**YOUR OBJECTIVE:**
Copy every line below word for word, and leave the pictures out of your answer.

**INFORMATION:**

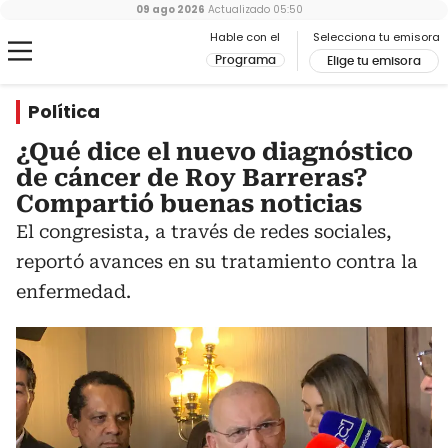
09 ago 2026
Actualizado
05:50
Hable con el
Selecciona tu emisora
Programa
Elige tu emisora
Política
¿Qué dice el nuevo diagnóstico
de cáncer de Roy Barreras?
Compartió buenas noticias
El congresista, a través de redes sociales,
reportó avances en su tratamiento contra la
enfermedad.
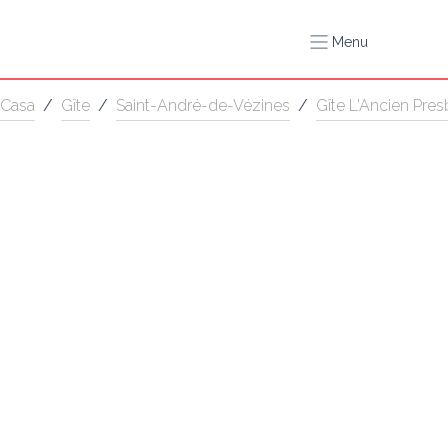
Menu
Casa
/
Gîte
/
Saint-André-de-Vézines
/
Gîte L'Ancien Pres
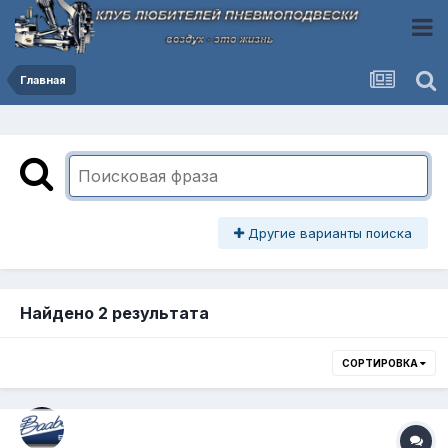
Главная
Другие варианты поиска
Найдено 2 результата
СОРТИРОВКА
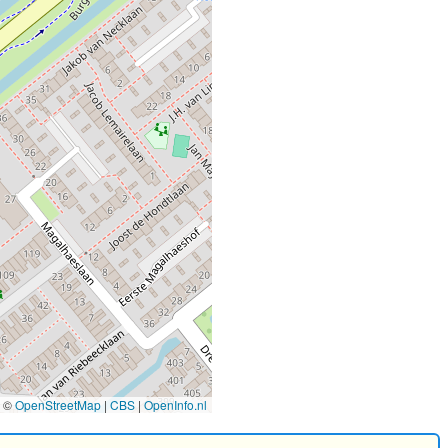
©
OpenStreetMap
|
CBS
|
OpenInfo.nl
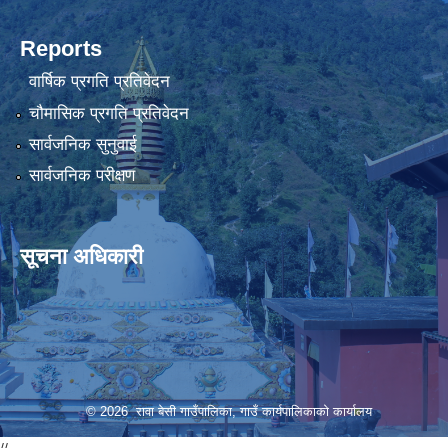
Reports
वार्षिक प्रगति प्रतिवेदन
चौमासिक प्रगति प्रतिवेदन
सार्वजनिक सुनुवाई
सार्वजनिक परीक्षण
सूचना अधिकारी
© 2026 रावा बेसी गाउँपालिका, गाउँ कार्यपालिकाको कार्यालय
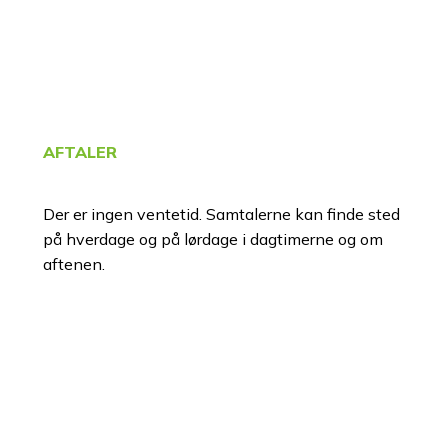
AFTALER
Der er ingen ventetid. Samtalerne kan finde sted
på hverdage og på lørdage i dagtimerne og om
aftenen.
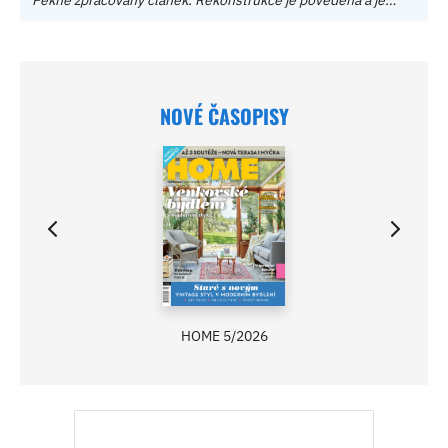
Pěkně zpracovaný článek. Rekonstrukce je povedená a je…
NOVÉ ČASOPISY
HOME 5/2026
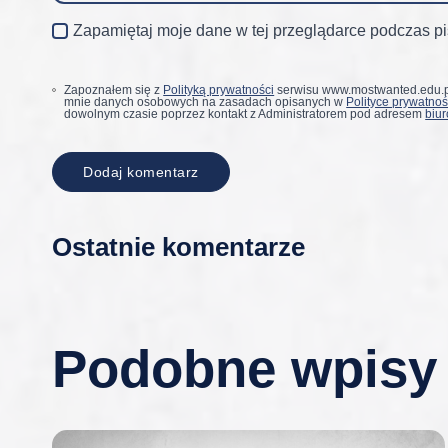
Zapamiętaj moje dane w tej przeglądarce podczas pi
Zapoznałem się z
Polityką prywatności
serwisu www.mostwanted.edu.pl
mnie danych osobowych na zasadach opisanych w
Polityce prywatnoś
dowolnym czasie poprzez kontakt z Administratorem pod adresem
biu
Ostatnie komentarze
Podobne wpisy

**RESPONSE TO THE TASK:**
09 ago 2026
Actualizado
05:50
Hable con el
Selecciona tu emisora
Programa
Elige tu emisora
Política
¿Qué dice el nuevo diagnóstico
de cáncer de Roy Barreras?
Compartió buenas noticias
El congresista, a través de redes sociales,
reportó avances en su tratamiento contra la
enfermedad.
Menu
Casa
/
Gîte
/
Saint-André-de-Vézines
/
Gîte L'Ancien Pres
Главная
Другие варианты поиска
Найдено 2 результата
СОРТИРОВКА
©
OpenStreetMap
|
CBS
|
OpenInfo.nl
Reports
वार्षिक प्रगति प्रतिवेदन
चौमासिक प्रगति प्रतिवेदन
सार्वजनिक सुनुवाई
सार्वजनिक परीक्षण
सूचना अधिकारी
© 2026 रावा बेसी गाउँपालिका, गाउँ कार्यपालिकाको कार्यालय
AFTALER
Der er ingen ventetid. Samtalerne kan finde sted
på hverdage og på lørdage i dagtimerne og om
aftenen.
Pěkně zpracovaný článek. Rekonstrukce je povedená a je…
NOVÉ ČASOPISY
HOME 5/2026
Zapamiętaj moje dane w tej przeglądarce podczas pi
Zapoznałem się z
Polityką prywatności
serwisu www.mostwanted.edu.pl
mnie danych osobowych na zasadach opisanych w
Polityce prywatnoś
dowolnym czasie poprzez kontakt z Administratorem pod adresem
biu
Ostatnie komentarze
Podobne wpisy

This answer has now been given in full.